■ Provided records ■
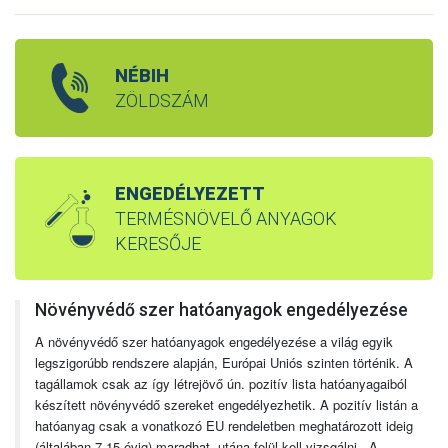
NÉBIH
ZÖLDSZÁM
ENGEDÉLYEZETT
TERMÉSNÖVELŐ ANYAGOK
KERESŐJE
Növényvédő szer hatóanyagok engedélyezése
A növényvédő szer hatóanyagok engedélyezése a világ egyik
legszigorúbb rendszere alapján, Európai Uniós szinten történik. A
tagállamok csak az így létrejövő ún. pozitív lista hatóanyagaiból
készített növényvédő szereket engedélyezhetik. A pozitív listán a
hatóanyag csak a vonatkozó EU rendeletben meghatározott ideig
(általában 7-15 évig) maradhat, utána felül kell vizsgálni. A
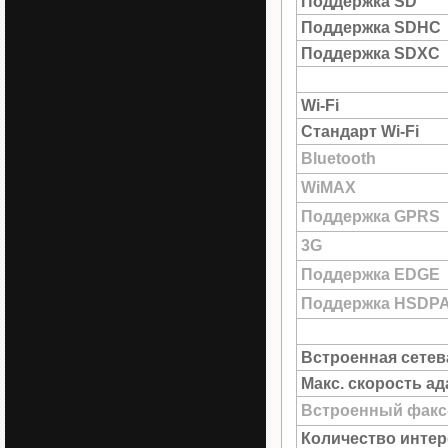
Поддержка SD
Поддержка SDHC
Поддержка SDXC
Wi-Fi
Стандарт Wi-Fi
Bluetooth
WiMAX
Поддержка GPRS
3G
Поддержка EDGE
Поддержка HSDP
Встроенная сетев
Макс. скорость а
Встроенный факс
Количество интер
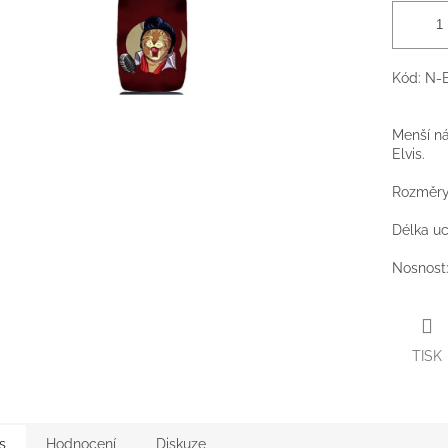
Kód: N-
Menší ná
Elvis.
Rozměry:
Délka uc
Nosnost:
TISK
s
Hodnocení
Diskuze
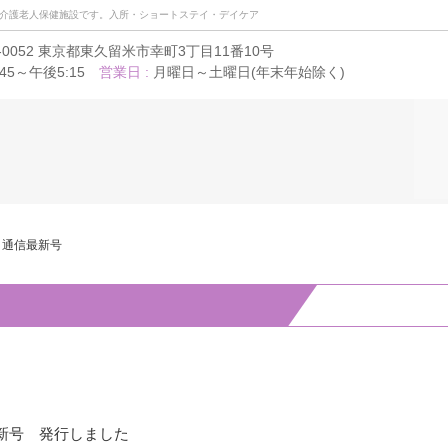
介護老人保健施設です。入所・ショートステイ・デイケア
3-0052 東京都東久留米市幸町3丁目11番10号
:45～午後5:15
営業日 :
月曜日～土曜日(年末年始除く)
通信最新号
新号 発行しました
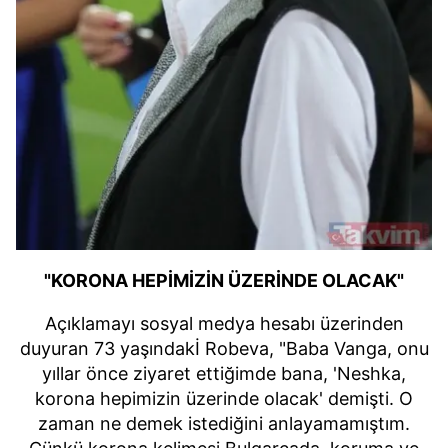
"KORONA HEPİMİZİN ÜZERİNDE OLACAK"
Açıklamayı sosyal medya hesabı üzerinden
duyuran 73 yaşındakİ Robeva, "Baba Vanga, onu
yıllar önce ziyaret ettiğimde bana, 'Neshka,
korona hepimizin üzerinde olacak' demişti. O
zaman ne demek istediğini anlayamamıştım.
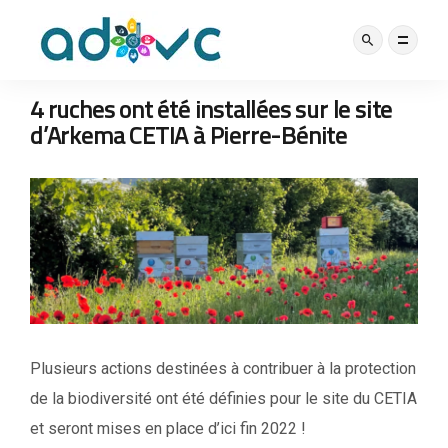
BIODIVERSITÉ
BONNES PRATIQUES
NOS ACTUS
16 JUIN 2022
4 ruches ont été installées sur le site
d’Arkema CETIA à Pierre-Bénite
Plusieurs actions destinées à contribuer à la protection
de la biodiversité ont été définies pour le site du CETIA
et seront mises en place d’ici fin 2022 !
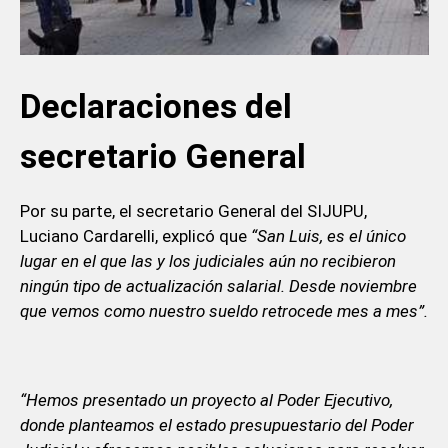
Declaraciones del
secretario General
Por su parte, el secretario General del SIJUPU,
Luciano Cardarelli, explicó que
“San Luis, es el único
lugar en el que las y los judiciales aún no recibieron
ningún tipo de actualización salarial. Desde noviembre
que vemos como nuestro sueldo retrocede mes a mes”.
“Hemos presentado un proyecto al Poder Ejecutivo,
donde planteamos el estado presupuestario del Poder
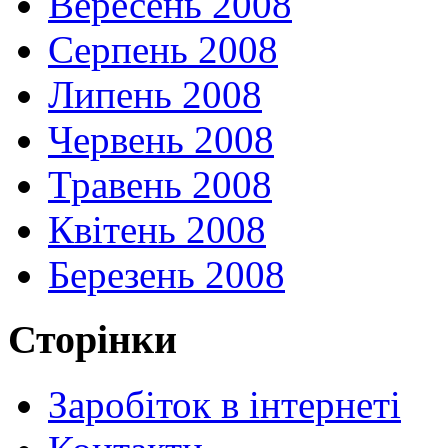
Вересень 2008
Серпень 2008
Липень 2008
Червень 2008
Травень 2008
Квітень 2008
Березень 2008
Сторінки
Заробіток в інтернеті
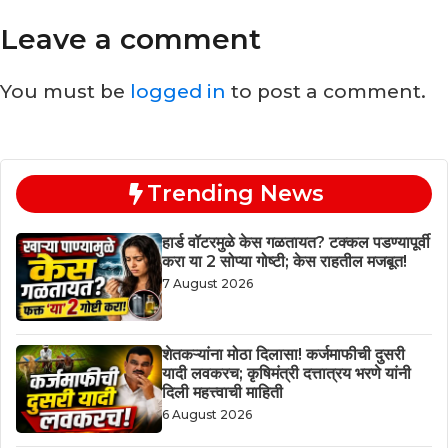
Leave a comment
You must be
logged in
to post a comment.
Trending News
हार्ड वॉटरमुळे केस गळतायत? टक्कल पडण्यापूर्वी
करा या 2 सोप्या गोष्टी; केस राहतील मजबूत!
7 August 2026
शेतकऱ्यांना मोठा दिलासा! कर्जमाफीची दुसरी
यादी लवकरच; कृषिमंत्री दत्तात्रय भरणे यांनी
दिली महत्त्वाची माहिती
6 August 2026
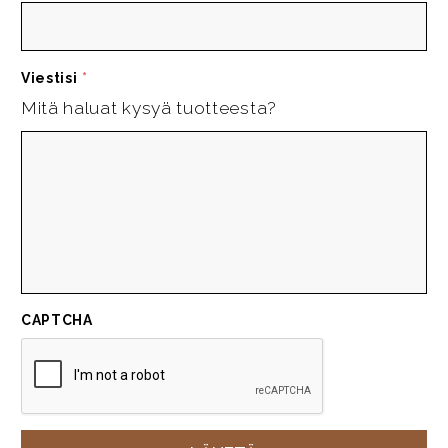
Viestisi
*
Mitä haluat kysyä tuotteesta?
CAPTCHA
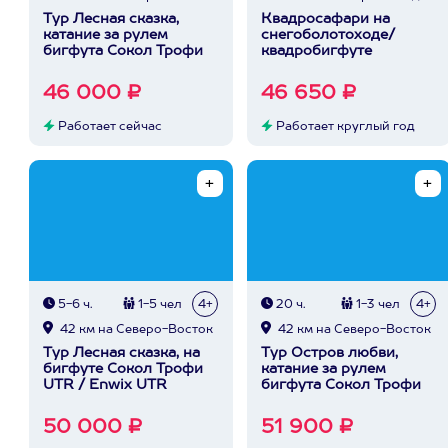
Тур Лесная сказка,
Квадросафари на
катание за рулем
снегоболотоходе/
бигфута Сокол Трофи
квадробигфуте
46 000 ₽
46 650 ₽
Работает сейчас
Работает круглый год
5-6 ч.
1-5 чел
4+
20 ч.
1-3 чел
4+
42 км на Северо-Восток
42 км на Северо-Восток
Тур Лесная сказка, на
Тур Остров любви,
бигфуте Сокол Трофи
катание за рулем
UTR / Enwix UTR
бигфута Сокол Трофи
50 000 ₽
51 900 ₽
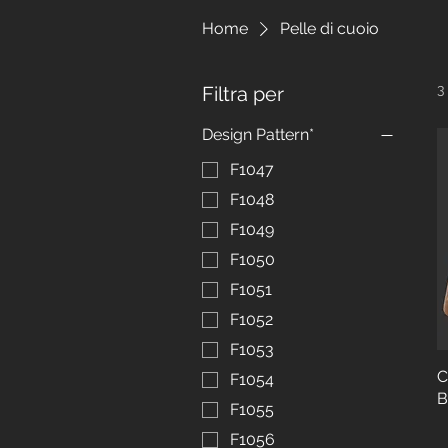
Home
Pelle di cuoio
3
Filtra per
Design Pattern*
F1047
F1048
F1049
F1050
F1051
F1052
F1053
C
F1054
B
F1055
F1056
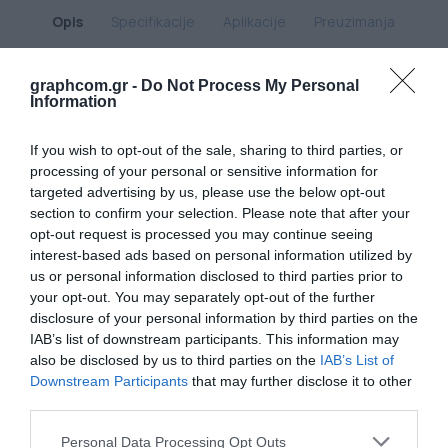
Opis
Specifikacije
Aplikacije
Preuzimanja
Kontakt
graphcom.gr -
Do Not Process My Personal
Information
Nazdar 4200 UV Screen Inks serija boja za sito štampu uključuje
najnoviju tehnologiju za optimizaciju brzine sušenja, opsega adhezije,
fleksibilnosti boje, brzine štampe i kvaliteta slike. Serija 4200
If you wish to opt-out of the sale, sharing to third parties, or
predstavlja proboj u pružanju konkurentne, visokokvalitetne boje koja
processing of your personal or sensitive information for
izdržava neke od najtežih zahteva za završnu obradu i isporuku na
targeted advertising by us, please use the below opt-out
tržištu grafike.
section to confirm your selection. Please note that after your
opt-out request is processed you may continue seeing
Nazdar 4200 UV Screen Inks je namenjena za unutrašnju i
interest-based ads based on personal information utilized by
kratkotrajnu spoljašnju upotrebu na širokom spektru podloga,
us or personal information disclosed to third parties prior to
uključujući stiren, premazani papir i valovite polipropilenske podloge.
your opt-out. You may separately opt-out of the further
Podloge:
disclosure of your personal information by third parties on the
Premazani papir/kartonstiren
IAB’s list of downstream participants. This information may
also be disclosed by us to third parties on the
IAB’s List of
Tretirani valovani polipropilen
Downstream Participants
that may further disclose it to other
Tretirani poliester
third parties.
Najčvršći i najfleksibilniji vinil
Ntatički prijanjajući vinil
Personal Data Processing Opt Outs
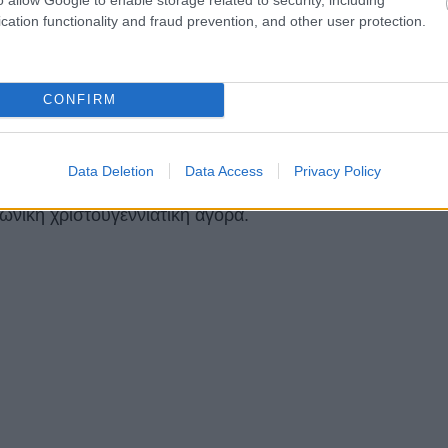
cation functionality and fraud prevention, and other user protection.
CONFIRM
πέχει 40′ από τις τουριστικές Βόννη και Κολωνία,
 τουριστών. Βρίσκεται στην πόλη Mechernich. Οι
Data Deletion
Data Access
Privacy Policy
ον χρόνο. Ακόµα πιο µαγικό γίνεται κατά την περίοδο
ιωνική χριστουγεννιάτικη αγορά.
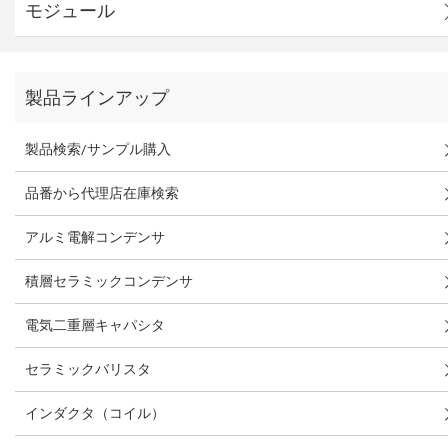
モジュール
製品ラインアップ
製品検索/サンプル購入
品番から代理店在庫検索
アルミ電解コンデンサ
積層セラミックコンデンサ
電気二重層キャパシタ
セラミックバリスタ
インダクタ（コイル）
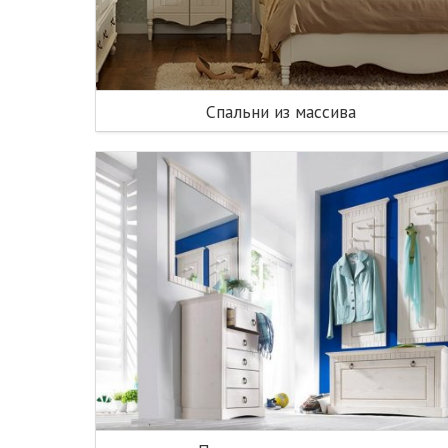
Спальни из массива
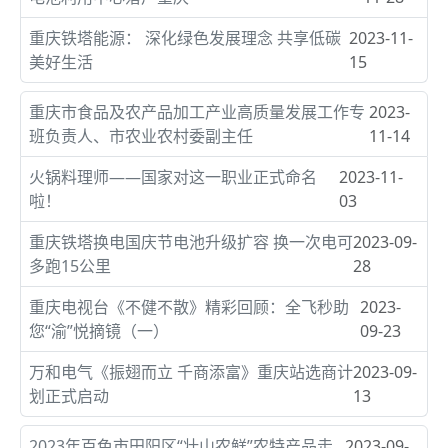
重庆铁塔能源： 深化绿色发展理念 共享低碳
2023-11-
美好生活
15
重庆市食品及农产品加工产业高质量发展工作专
2023-
班负责人、市农业农村委副主任
11-14
火锅料理师——国家对这一职业正式命名
2023-11-
啦！
03
重庆铁塔换电国庆节电池升级扩容 换一次电可
2023-09-
多跑15公里
28
重庆电视台《不健不散》精彩回顾：全飞秒助
2023-
您“渝”悦摘镜（一）
09-23
万和电气《振翅而立 千商添富》重庆站选商计
2023-09-
划正式启动
13
2023年百色市田阳区“壮山农鲜”农特产品走
2023-09-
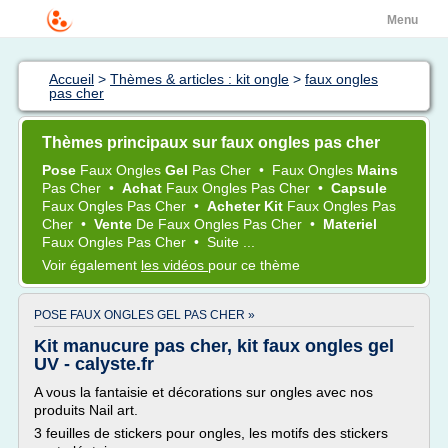
Menu
Accueil
>
Thèmes & articles : kit ongle
>
faux ongles
pas cher
Thèmes principaux sur faux ongles pas cher
Pose
Faux Ongles
Gel
Pas Cher
•
Faux Ongles
Mains
Pas Cher
•
Achat
Faux Ongles Pas Cher
•
Capsule
Faux Ongles Pas Cher
•
Acheter Kit
Faux Ongles Pas
Cher
•
Vente
De
Faux Ongles Pas Cher
•
Materiel
Faux Ongles Pas Cher
•
Suite ...
Voir également
les vidéos
pour ce thème
POSE FAUX ONGLES GEL PAS CHER »
Kit manucure pas cher, kit faux ongles gel
UV - calyste.fr
A vous la fantaisie et décorations sur ongles avec nos
produits Nail art.
3 feuilles de stickers pour ongles, les motifs des stickers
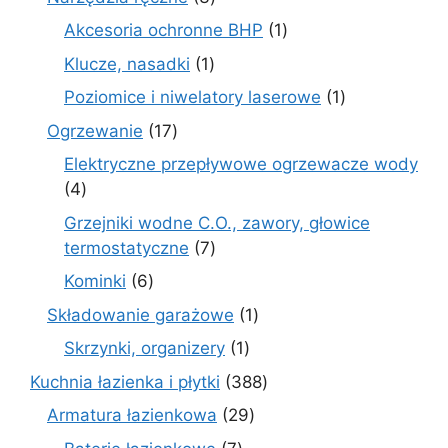
produkty
1
Akcesoria ochronne BHP
1
produkt
1
Klucze, nasadki
1
produkt
1
Poziomice i niwelatory laserowe
1
produkt
17
Ogrzewanie
17
produktów
Elektryczne przepływowe ogrzewacze wody
4
4
produkty
Grzejniki wodne C.O., zawory, głowice
7
termostatyczne
7
produktów
6
Kominki
6
produktów
1
Składowanie garażowe
1
produkt
1
Skrzynki, organizery
1
produkt
388
Kuchnia łazienka i płytki
388
produktów
29
Armatura łazienkowa
29
produktów
7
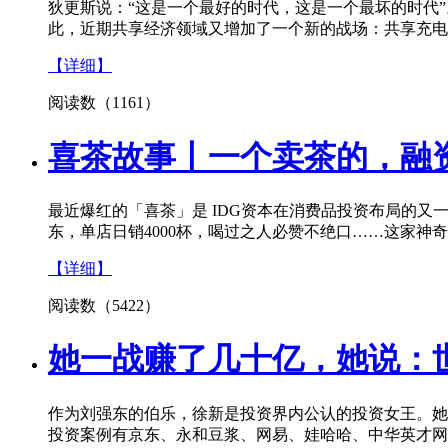
狄更斯说：“这是一个最好的时代，这是一个最坏的时代”
此，近期共享经济领域又增加了一个新的战场：共享充电
【详细】
阅读数（1161）
喜茶故事丨一个卖茶的，融
最近爆红的「喜茶」是 IDG资本在消费品投资布局的又
东，单店日销4000杯，喝过之人必赞不绝口……这家神
【详细】
阅读数（5422）
她一战赚了几十亿，她说：
作为刘强东的伯乐，徐新是投资界内公认的投资女王。她
投资案例有京东、永和豆浆、网易、娃哈哈、中华英才网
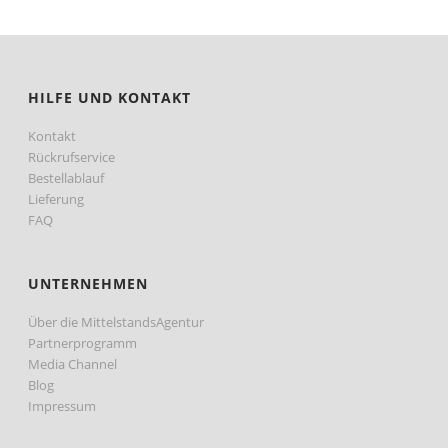
HILFE UND KONTAKT
Kontakt
Rückrufservice
Bestellablauf
Lieferung
FAQ
UNTERNEHMEN
Über die MittelstandsAgentur
Partnerprogramm
Media Channel
Blog
Impressum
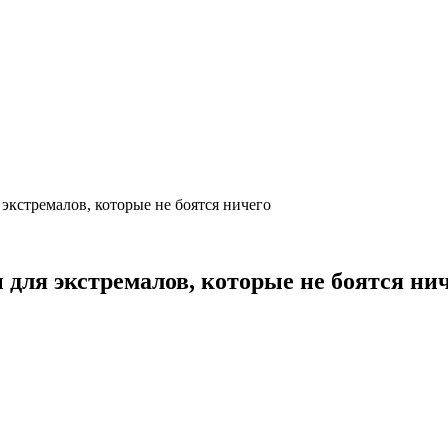
экстремалов, которые не боятся ничего
для экстремалов, которые не боятся ни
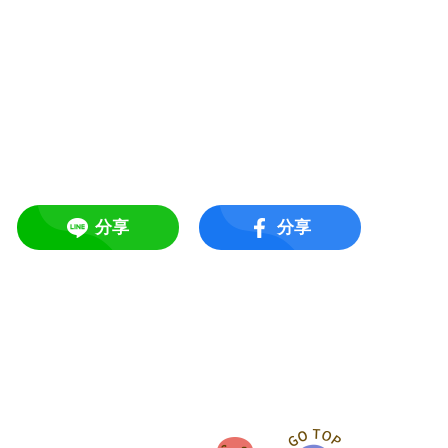
分享
分享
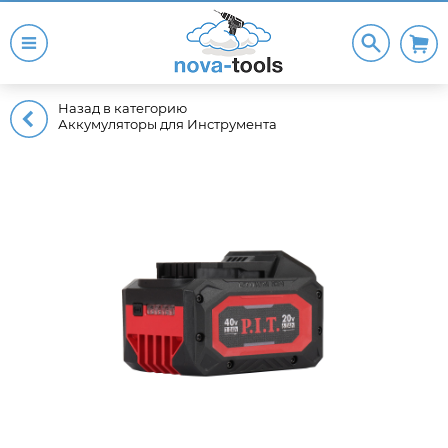
Назад в категорию
Аккумуляторы для Инструмента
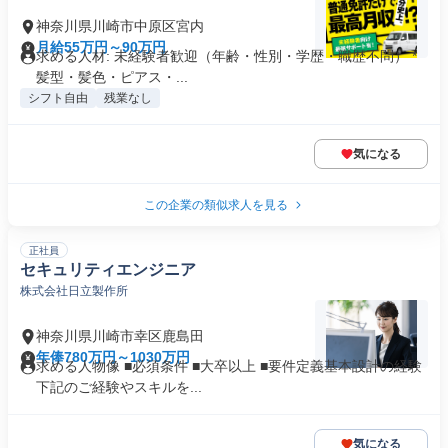
神奈川県川崎市中原区宮内
月給55万円～90万円
求める人材: 未経験者歓迎（年齢・性別・学歴・職歴不問） *
髪型・髪色・ピアス・...
シフト自由
残業なし
気になる
この企業の類似求人を見る
正社員
セキュリティエンジニア
株式会社日立製作所
神奈川県川崎市幸区鹿島田
年俸780万円～1030万円
求める人物像 ■必須条件 ■大卒以上 ■要件定義基本設計の経験
下記のご経験やスキルを...
気になる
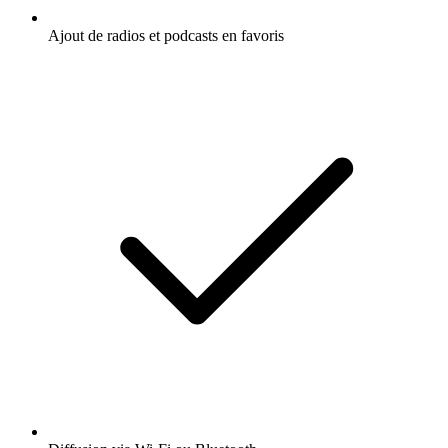
Ajout de radios et podcasts en favoris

■ Exercise directions ■
How many of the lines above contain the string "Screen"? Case counts. Reply with the number alone.

■ Written response ■
2